# Minimum voltage to run 24v fan



## Delgado (Oct 8, 2008)

Hi everyone,

I've ordered a couple of 80mm adda waterproof fans for my viv. These are 24v.
I'm familiar with the concept of undervolting fans and most of the 12v fans in my pc are currently spinning at 5v

Does anyone with experience know if a 24v fan would spin reliably with a similar drop - i.e would I be able to run them at roughly half speed using a 12v adaptor - or would it be better going for 15/ 18v to be on the safe side? It would be great if they'd run off 12v ok as good quality adaptors are much easier to get hold of at a decent price and I seriously don't need all the airflow these fans would give at full speed.

Thank you!


----------



## pl259 (Feb 27, 2006)

I've run 24V fans at 12V w/o problems. Don't know if yours will work though. If you're worried about ordering the 12V adapter and not having it work, you can order the fans seperate and try them on a car battery first. 

Eric


----------



## Delgado (Oct 8, 2008)

Thanks for your reply 

As it happens the fans turned up today, much quicker than I expected - all the way from US to UK quicker than most of our internal post at work 

Just tried one of them on a 12v digital radio adaptor and they do indeed spin up just fine. I'm planning to use quite constrictive filters on both sides of each fan:










I think 15v is probably a safe bet to produce enough airflow to compensate, well hopefully anyway..


----------



## Dancing frogs (Feb 20, 2004)

Just so you know, you can acheive the lowest fan speeds by using a pulse width modulater.
Basicly, it gives brief pulses of the voltage necessary to keep the fan spinning.

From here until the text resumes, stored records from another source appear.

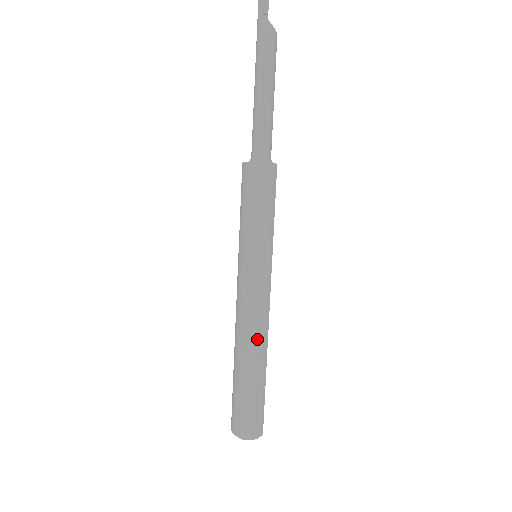
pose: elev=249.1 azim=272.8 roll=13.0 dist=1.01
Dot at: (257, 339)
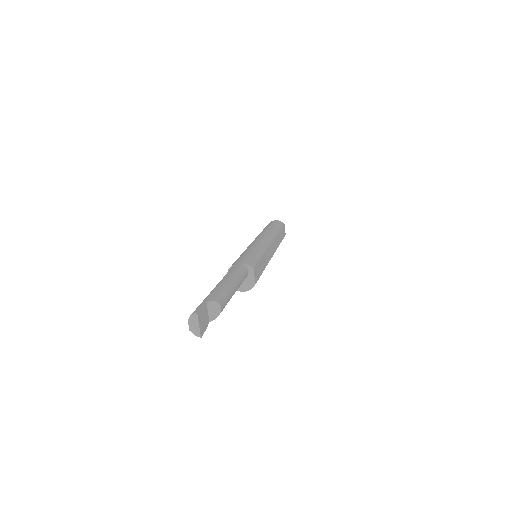
Dot at: occluded
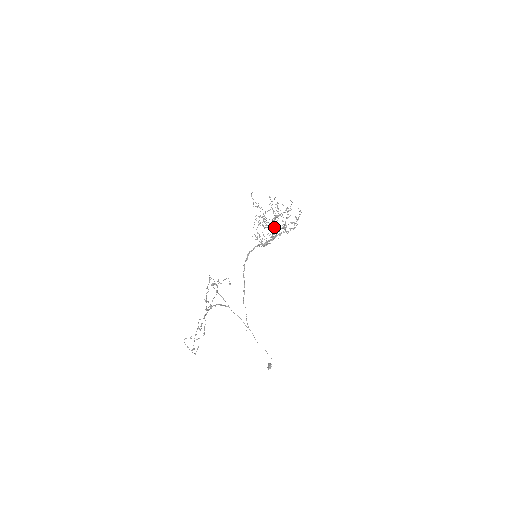
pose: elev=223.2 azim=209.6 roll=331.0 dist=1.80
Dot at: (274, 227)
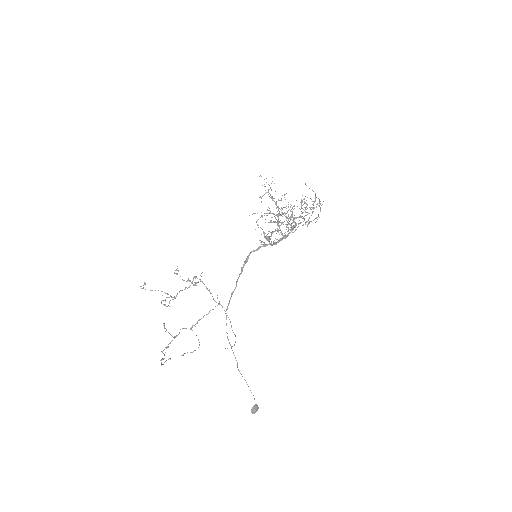
Dot at: occluded
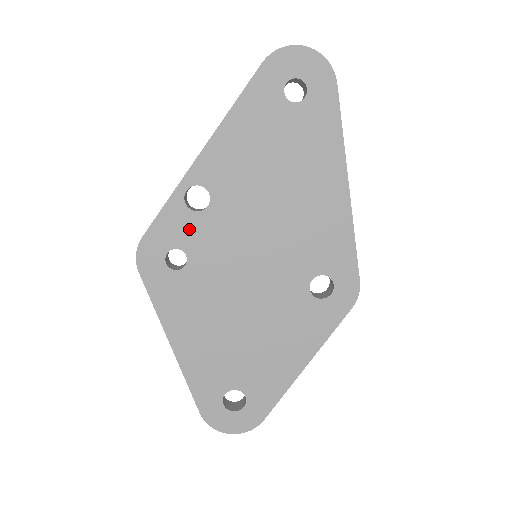
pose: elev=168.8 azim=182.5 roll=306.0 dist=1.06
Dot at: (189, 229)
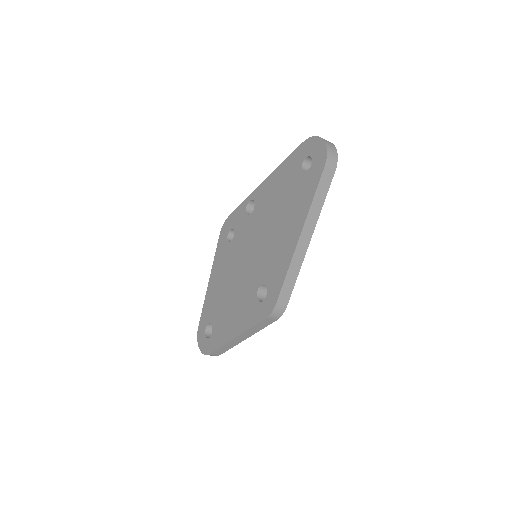
Dot at: (241, 222)
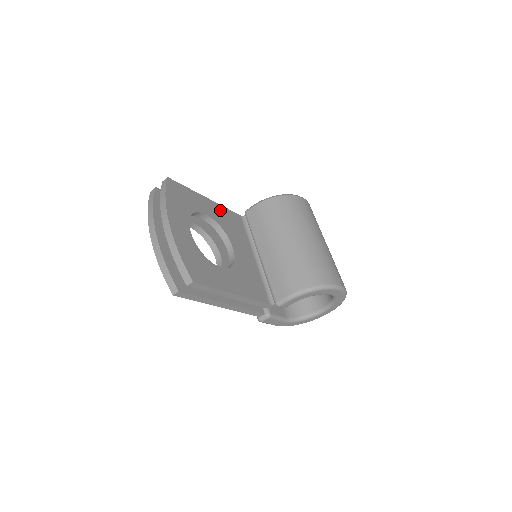
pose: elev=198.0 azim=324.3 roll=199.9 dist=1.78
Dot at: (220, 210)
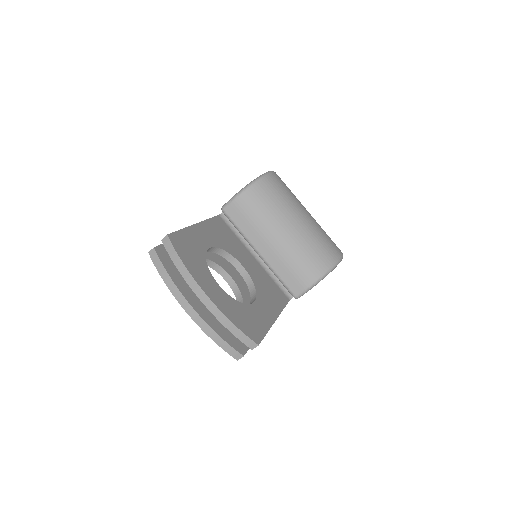
Dot at: (209, 228)
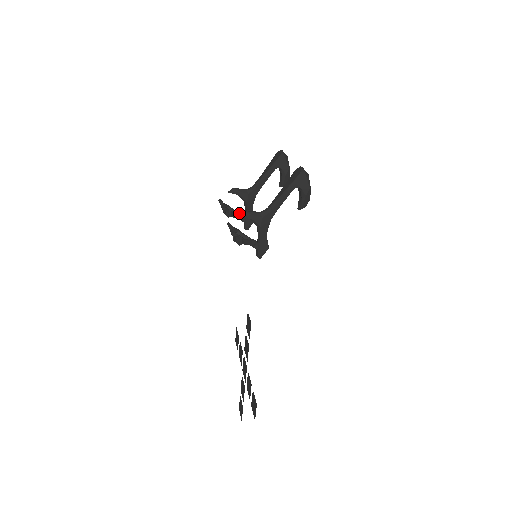
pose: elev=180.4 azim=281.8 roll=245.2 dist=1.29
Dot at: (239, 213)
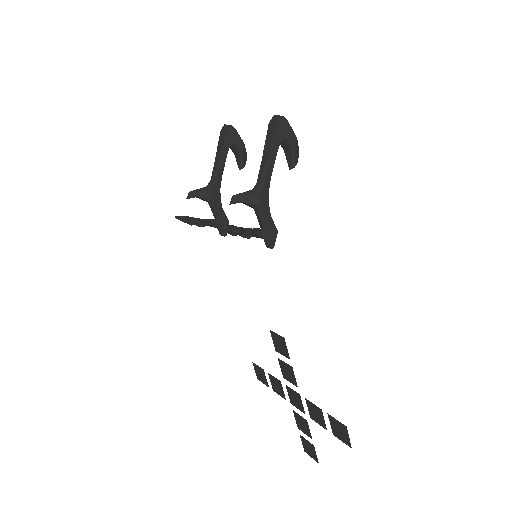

If you just lower the voltage, the fan will stall.


----------



## Delgado (Oct 8, 2008)

Yes indeed, the T-balancer in my pc does exactly that - some fans run by pwm and some by voltage decrease. The downside of pwm is it does seem to make some fans take on a high pitched whine though in my experience. Just wanted to keep it relatively simple for this and stick to a simple ac adaptor - from my testing 12v seems to have started them up fine every time so if I go for 15v it should be a pretty safe bet


----------



## gold3nku5h (Jul 24, 2008)

I was looking for good waterproof fans or ones that can deal with the high humidity, and came across adda fans a while back, so these are pretty reputable for being good with high humidity? do you know if that is true for all ADDA fan models, or have you found any information online about that?


----------